Manchmal muss man sich schon fragen, ob man eigentlich noch ganz normal tickt. Dann, wenn man sich so überlegt, welche Filme oder Bücher man denn genießt. Bei mir ist das relativ eindeutig. Ich liebe das Horror-Genre! Wobei ich hier eher vom Übernatürlichem angezogen bin als dem blutigen Slasher. Dennoch habe ich auch dort einige Genre-Klassiker und -Größen genossen. Von viel mehr habe ich jedoch direkt die Finger gelassen. Hier hatte mir zumeist eine Zusammenfassung oder ein Trailer ausgereicht, um zu wissen, dass ich das nicht sehen möchte.

Denn ein Horrorfilm muss für mich einfach mehr tun, als einfach nur auf möglichst eklige Effekte zu zielen. Spannend muss die Geschichte sein. Und auch die eine oder andere Überraschung ist extrem förderlich.
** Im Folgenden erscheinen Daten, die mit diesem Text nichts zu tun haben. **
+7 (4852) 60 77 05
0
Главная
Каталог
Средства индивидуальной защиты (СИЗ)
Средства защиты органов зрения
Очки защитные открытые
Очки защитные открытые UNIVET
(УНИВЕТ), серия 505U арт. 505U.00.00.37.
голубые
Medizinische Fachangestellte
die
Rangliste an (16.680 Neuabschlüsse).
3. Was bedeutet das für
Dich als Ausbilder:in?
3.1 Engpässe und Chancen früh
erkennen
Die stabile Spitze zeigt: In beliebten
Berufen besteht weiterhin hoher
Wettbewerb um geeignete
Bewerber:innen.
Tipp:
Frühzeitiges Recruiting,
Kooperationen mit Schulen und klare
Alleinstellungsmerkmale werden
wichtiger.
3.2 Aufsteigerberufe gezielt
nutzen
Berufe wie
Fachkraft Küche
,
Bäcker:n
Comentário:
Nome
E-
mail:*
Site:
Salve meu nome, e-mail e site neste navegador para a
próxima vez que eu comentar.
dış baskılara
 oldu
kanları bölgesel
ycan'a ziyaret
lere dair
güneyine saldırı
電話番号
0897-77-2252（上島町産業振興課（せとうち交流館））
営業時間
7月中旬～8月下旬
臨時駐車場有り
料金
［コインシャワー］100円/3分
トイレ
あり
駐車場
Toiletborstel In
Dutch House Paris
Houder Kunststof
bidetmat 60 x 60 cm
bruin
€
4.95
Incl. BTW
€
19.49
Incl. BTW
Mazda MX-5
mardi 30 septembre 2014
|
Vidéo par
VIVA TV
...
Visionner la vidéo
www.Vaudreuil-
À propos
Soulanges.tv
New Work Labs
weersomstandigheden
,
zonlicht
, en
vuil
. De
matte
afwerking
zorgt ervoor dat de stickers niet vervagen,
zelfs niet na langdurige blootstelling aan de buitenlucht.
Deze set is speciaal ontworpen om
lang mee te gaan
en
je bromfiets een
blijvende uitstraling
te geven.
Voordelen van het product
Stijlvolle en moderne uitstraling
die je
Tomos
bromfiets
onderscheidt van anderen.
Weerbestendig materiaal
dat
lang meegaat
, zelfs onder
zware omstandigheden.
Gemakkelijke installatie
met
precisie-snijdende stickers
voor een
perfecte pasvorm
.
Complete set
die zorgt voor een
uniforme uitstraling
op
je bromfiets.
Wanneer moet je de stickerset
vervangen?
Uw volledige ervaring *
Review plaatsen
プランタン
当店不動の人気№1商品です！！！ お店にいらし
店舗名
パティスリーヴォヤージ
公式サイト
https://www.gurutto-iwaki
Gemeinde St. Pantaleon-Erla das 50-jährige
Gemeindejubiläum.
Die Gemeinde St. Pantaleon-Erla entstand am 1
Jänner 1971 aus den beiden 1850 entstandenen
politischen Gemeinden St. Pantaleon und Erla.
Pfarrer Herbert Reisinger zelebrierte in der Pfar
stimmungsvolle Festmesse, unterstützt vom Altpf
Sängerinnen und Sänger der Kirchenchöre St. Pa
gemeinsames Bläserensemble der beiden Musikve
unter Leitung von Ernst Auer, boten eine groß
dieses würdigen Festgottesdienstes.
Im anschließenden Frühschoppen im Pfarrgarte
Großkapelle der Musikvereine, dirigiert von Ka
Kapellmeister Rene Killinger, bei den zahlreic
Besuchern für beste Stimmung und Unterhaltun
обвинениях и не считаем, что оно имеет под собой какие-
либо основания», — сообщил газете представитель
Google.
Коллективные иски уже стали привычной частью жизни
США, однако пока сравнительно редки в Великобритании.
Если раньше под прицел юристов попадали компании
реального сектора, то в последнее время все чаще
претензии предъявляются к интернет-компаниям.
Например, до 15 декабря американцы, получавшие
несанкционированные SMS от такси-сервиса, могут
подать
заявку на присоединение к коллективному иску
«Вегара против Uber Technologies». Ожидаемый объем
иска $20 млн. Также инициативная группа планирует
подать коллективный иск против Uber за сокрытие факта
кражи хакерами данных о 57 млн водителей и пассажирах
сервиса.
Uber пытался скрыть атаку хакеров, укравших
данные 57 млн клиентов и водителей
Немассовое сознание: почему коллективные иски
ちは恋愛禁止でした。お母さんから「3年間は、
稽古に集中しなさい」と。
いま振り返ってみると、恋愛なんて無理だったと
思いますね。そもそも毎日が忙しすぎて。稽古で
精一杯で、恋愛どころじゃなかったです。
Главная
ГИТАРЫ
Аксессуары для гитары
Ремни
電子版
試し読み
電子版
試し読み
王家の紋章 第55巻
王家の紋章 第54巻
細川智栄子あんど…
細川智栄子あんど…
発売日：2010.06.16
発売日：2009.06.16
Leider gibt es in diesem Bereich mehr Publikationen, die sich lieber darauf konzentrieren, möglichst brutal zu sein, als dafür zu sorgen, dass man gebannt im Sessel sitzt und wissen will, wie alles ausgeht.

Der Mörder hat einen der Überlebenden aufgespürt.

Der Mörder hat einen der Überlebenden aufgespürt.

Aber zum Glück haben wir ja noch Brettspiele. Denn in diesen ist man eben direkt im Geschehen gefesselt. Zwar durchaus abstrahiert, aber dennoch mittendrin statt nur dabei. Und auch hier gibt es diverse Horrorgrößen, die einen dann auch emotional packen und dafür sorgen, dass wir mit schweißnassen Händen am Tisch sitzen.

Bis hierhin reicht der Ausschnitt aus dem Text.